• **PROBLEM**
Word for word, transcribe the data below from the line with "27: (577, 85, 0.38)" to the line with "56: (682, 59, 0.35)", keeping both of those lines.

• **WORKING DATA**
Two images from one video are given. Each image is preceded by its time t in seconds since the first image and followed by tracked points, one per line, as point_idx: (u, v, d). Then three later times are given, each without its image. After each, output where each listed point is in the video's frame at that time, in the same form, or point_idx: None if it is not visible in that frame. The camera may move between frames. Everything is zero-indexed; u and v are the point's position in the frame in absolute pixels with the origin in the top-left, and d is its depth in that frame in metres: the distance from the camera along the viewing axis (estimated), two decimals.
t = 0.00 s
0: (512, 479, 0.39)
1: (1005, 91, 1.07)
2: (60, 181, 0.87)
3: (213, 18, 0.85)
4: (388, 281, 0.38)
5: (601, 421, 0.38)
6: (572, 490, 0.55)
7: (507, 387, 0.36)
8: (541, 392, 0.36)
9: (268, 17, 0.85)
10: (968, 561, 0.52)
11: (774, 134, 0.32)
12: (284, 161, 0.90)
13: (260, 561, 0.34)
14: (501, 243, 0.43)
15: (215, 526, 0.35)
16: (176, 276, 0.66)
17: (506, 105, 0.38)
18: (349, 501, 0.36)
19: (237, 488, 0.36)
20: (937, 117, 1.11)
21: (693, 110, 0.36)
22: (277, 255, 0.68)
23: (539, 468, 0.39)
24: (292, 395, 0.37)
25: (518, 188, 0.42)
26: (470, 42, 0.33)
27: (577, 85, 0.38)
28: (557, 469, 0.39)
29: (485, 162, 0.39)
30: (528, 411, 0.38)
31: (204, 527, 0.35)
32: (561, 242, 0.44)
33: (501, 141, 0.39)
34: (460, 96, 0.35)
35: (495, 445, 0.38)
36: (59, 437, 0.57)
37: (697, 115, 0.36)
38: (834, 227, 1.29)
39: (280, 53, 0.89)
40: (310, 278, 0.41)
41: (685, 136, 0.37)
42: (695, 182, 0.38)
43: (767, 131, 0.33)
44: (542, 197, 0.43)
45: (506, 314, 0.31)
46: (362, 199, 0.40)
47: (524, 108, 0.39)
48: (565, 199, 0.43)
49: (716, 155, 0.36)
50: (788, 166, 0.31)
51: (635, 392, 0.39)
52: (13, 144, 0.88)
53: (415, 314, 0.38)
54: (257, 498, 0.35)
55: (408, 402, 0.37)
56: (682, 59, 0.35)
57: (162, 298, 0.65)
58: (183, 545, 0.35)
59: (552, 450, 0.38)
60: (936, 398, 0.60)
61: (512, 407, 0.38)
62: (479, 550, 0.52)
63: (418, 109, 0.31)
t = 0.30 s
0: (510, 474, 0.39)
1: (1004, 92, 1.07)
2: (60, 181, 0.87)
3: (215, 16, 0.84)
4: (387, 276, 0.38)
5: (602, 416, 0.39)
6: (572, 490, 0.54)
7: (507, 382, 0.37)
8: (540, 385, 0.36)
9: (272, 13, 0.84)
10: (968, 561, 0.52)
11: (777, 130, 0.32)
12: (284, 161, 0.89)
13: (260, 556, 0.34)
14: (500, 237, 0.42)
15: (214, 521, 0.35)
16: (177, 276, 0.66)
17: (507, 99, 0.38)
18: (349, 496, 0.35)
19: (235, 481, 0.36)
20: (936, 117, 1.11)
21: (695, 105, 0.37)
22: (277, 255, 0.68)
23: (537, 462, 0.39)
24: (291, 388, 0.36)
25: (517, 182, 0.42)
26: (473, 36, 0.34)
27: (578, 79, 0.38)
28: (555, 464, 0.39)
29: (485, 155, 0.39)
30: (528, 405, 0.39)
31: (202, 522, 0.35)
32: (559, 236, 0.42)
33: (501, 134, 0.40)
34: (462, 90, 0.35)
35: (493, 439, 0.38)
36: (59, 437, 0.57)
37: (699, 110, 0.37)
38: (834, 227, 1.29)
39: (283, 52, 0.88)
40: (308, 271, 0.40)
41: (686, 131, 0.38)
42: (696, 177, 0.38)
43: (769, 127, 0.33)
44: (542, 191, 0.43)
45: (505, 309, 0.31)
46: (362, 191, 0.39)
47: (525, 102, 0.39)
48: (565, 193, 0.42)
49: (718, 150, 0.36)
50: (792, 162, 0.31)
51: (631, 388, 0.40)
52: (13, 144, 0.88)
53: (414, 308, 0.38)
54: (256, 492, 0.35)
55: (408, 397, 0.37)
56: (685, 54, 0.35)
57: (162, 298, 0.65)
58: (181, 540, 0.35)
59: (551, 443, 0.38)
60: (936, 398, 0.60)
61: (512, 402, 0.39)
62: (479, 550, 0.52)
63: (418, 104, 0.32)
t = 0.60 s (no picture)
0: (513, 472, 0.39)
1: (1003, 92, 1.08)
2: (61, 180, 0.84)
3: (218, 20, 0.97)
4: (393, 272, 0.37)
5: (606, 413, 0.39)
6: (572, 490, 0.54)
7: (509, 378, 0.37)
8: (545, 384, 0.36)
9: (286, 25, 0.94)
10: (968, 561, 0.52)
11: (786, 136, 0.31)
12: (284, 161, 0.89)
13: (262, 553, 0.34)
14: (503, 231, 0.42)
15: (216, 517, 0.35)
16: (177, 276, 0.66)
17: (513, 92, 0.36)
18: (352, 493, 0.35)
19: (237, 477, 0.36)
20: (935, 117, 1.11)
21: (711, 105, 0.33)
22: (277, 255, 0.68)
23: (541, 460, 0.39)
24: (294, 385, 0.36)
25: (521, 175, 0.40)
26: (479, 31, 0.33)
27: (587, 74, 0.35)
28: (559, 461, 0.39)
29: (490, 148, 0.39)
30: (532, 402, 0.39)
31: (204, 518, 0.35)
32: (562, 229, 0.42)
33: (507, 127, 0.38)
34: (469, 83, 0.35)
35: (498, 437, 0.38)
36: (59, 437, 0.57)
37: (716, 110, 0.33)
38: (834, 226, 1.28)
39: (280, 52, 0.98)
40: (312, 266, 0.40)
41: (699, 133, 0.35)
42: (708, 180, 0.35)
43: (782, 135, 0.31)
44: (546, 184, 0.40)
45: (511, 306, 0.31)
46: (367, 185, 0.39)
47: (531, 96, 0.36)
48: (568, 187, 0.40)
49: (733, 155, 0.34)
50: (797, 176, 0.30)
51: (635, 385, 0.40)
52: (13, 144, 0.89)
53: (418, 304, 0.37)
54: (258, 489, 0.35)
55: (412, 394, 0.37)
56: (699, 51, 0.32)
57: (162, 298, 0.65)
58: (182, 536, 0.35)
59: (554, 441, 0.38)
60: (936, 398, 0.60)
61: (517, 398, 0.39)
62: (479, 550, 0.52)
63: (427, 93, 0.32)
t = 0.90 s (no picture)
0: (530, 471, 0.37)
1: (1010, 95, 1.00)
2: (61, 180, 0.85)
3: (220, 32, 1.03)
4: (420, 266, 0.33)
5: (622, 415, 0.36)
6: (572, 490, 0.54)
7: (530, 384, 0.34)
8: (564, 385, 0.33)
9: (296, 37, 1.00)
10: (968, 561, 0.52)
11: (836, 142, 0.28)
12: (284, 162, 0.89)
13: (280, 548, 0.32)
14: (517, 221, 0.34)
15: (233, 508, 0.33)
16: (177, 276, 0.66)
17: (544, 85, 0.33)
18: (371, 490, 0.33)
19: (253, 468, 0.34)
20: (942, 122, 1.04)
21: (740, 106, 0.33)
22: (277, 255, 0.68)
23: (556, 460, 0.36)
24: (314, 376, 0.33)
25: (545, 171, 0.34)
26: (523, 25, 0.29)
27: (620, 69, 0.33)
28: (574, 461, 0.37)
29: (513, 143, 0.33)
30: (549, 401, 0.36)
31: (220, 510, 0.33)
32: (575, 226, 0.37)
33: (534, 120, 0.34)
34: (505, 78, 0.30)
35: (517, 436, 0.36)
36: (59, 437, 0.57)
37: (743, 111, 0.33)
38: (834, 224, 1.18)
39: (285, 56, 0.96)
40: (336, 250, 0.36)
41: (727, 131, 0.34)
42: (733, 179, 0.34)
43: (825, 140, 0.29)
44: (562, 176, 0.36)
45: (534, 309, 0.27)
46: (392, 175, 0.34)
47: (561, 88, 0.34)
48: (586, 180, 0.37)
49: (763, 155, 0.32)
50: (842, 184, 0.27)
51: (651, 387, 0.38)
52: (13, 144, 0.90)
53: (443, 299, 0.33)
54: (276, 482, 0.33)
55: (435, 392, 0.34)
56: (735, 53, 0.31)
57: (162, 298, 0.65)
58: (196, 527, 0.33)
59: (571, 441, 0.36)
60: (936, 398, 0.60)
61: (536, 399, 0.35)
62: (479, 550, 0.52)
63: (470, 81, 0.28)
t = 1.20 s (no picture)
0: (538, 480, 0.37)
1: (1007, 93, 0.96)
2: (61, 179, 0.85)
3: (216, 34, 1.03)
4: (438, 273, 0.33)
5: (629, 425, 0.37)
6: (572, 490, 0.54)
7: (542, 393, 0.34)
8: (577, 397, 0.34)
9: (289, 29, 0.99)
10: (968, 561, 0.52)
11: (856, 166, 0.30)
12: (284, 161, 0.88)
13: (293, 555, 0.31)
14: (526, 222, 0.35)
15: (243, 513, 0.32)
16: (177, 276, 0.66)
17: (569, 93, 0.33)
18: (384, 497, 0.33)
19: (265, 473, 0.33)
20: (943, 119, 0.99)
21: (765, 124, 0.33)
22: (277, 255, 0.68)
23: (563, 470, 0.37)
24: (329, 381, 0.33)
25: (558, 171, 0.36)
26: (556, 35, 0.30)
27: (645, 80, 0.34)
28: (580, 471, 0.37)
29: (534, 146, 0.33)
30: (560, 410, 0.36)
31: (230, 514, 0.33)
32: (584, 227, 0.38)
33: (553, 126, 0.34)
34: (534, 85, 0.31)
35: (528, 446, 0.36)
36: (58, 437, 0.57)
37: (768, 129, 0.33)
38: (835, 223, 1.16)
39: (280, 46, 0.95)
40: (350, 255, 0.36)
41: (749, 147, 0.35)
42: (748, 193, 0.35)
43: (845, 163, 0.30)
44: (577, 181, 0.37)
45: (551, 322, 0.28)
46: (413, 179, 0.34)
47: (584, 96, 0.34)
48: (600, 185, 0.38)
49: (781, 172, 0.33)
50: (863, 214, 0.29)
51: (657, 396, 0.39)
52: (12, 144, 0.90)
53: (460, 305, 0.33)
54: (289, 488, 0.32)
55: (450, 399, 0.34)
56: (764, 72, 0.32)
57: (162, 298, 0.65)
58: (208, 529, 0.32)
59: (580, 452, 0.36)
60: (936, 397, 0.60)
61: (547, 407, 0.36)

• **RESULT**
27: (577, 85, 0.38)
28: (557, 469, 0.39)
29: (485, 162, 0.39)
30: (528, 411, 0.38)
31: (204, 527, 0.35)
32: (561, 242, 0.44)
33: (501, 141, 0.39)
34: (460, 96, 0.35)
35: (495, 445, 0.38)
36: (59, 437, 0.57)
37: (697, 115, 0.36)
38: (834, 227, 1.29)
39: (280, 53, 0.89)
40: (310, 278, 0.41)
41: (685, 136, 0.37)
42: (695, 182, 0.38)
43: (767, 131, 0.33)
44: (542, 197, 0.43)
45: (506, 314, 0.31)
46: (362, 199, 0.40)
47: (524, 108, 0.39)
48: (565, 199, 0.43)
49: (716, 155, 0.36)
50: (788, 166, 0.31)
51: (635, 392, 0.39)
52: (13, 144, 0.88)
53: (415, 314, 0.38)
54: (257, 498, 0.35)
55: (408, 402, 0.37)
56: (682, 59, 0.35)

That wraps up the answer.